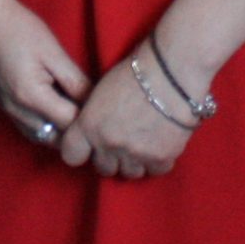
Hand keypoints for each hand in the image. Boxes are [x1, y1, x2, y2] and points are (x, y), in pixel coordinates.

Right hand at [0, 0, 88, 146]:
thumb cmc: (21, 29)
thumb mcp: (54, 52)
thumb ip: (75, 80)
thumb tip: (94, 101)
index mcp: (32, 97)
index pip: (69, 123)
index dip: (88, 116)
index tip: (101, 105)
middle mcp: (18, 111)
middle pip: (56, 137)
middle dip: (75, 129)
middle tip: (92, 112)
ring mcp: (9, 110)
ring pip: (42, 137)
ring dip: (61, 131)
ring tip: (77, 112)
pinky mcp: (6, 105)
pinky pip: (30, 129)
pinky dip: (46, 127)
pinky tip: (58, 111)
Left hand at [58, 52, 193, 178]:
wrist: (173, 72)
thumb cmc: (137, 71)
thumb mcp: (102, 91)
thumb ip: (94, 118)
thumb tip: (95, 131)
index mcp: (89, 125)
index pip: (71, 155)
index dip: (80, 150)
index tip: (89, 145)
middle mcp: (109, 144)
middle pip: (103, 168)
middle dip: (110, 156)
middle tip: (122, 138)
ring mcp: (135, 154)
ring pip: (130, 172)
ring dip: (134, 160)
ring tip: (143, 140)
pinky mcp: (161, 159)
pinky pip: (155, 170)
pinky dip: (157, 160)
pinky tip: (160, 142)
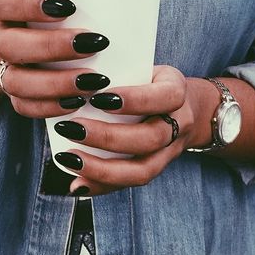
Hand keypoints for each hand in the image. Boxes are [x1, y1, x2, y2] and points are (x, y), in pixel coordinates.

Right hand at [0, 0, 110, 116]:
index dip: (30, 5)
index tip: (69, 6)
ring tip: (95, 80)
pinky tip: (78, 101)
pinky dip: (51, 107)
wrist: (3, 41)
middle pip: (10, 46)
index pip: (1, 2)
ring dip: (57, 83)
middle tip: (94, 42)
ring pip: (18, 82)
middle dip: (52, 47)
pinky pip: (24, 106)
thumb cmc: (34, 8)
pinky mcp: (11, 94)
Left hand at [53, 66, 199, 195]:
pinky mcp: (156, 169)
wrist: (185, 106)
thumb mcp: (143, 68)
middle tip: (71, 128)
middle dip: (107, 137)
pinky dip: (102, 186)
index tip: (98, 97)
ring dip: (102, 169)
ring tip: (69, 159)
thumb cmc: (150, 82)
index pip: (164, 96)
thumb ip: (118, 74)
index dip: (134, 100)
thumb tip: (78, 85)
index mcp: (177, 91)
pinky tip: (78, 183)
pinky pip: (130, 184)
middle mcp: (179, 124)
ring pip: (143, 170)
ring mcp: (170, 151)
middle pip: (151, 138)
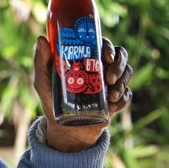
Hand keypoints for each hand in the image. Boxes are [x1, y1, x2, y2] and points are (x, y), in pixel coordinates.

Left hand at [33, 35, 132, 152]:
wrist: (63, 128)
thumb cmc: (51, 99)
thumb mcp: (43, 81)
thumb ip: (41, 61)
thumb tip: (41, 39)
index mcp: (85, 58)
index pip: (103, 44)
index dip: (109, 47)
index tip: (106, 57)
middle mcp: (100, 67)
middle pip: (120, 56)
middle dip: (119, 65)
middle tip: (110, 78)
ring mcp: (109, 82)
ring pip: (127, 73)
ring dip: (123, 83)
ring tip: (111, 96)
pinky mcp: (115, 99)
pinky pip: (127, 95)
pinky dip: (123, 99)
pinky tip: (112, 106)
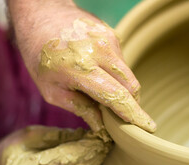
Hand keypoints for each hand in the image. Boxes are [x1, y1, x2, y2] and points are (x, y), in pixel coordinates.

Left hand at [9, 0, 156, 132]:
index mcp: (80, 68)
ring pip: (128, 74)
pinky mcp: (111, 34)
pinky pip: (121, 61)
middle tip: (123, 117)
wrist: (41, 13)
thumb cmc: (40, 55)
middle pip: (131, 86)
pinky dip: (115, 73)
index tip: (148, 127)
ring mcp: (107, 40)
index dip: (133, 115)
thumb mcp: (50, 90)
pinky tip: (97, 70)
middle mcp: (98, 51)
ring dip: (121, 89)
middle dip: (132, 105)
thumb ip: (79, 108)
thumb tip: (102, 126)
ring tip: (99, 88)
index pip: (116, 96)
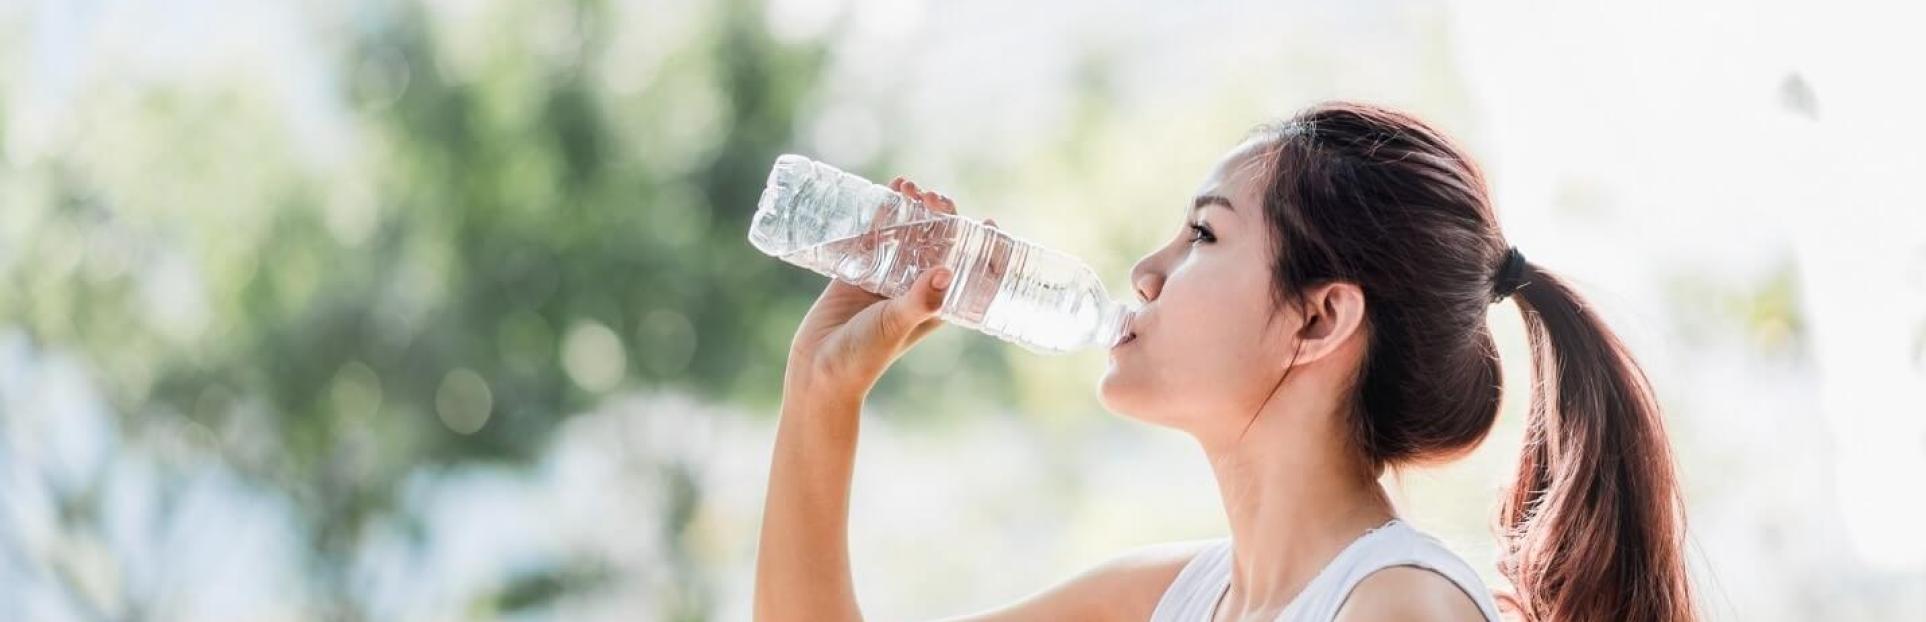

* * * * * * * * *

▶ [Directions for this task]:
Give again exactly, and only, the lines above starting at the one with "pinky mcp: (156, 169)" and ending at the one with "middle pip: (151, 138)".

▶ [Solved exercise]:
pinky mcp: (156, 169)
wrist: (185, 106)
thumb mcp: (143, 68)
middle tip: (71, 128)
middle dip: (107, 137)
pinky dip: (102, 186)
index tip: (98, 97)
ring dip: (102, 169)
ring tip: (69, 159)
thumb cmc: (150, 82)
index pip: (164, 96)
thumb ip: (118, 74)
index dip: (134, 100)
thumb tip: (78, 85)
index mcp: (177, 91)
pinky tip: (78, 183)
pinky pip: (130, 184)
middle mcp: (179, 124)
ring pip: (143, 170)
ring mcp: (170, 151)
middle pip: (151, 138)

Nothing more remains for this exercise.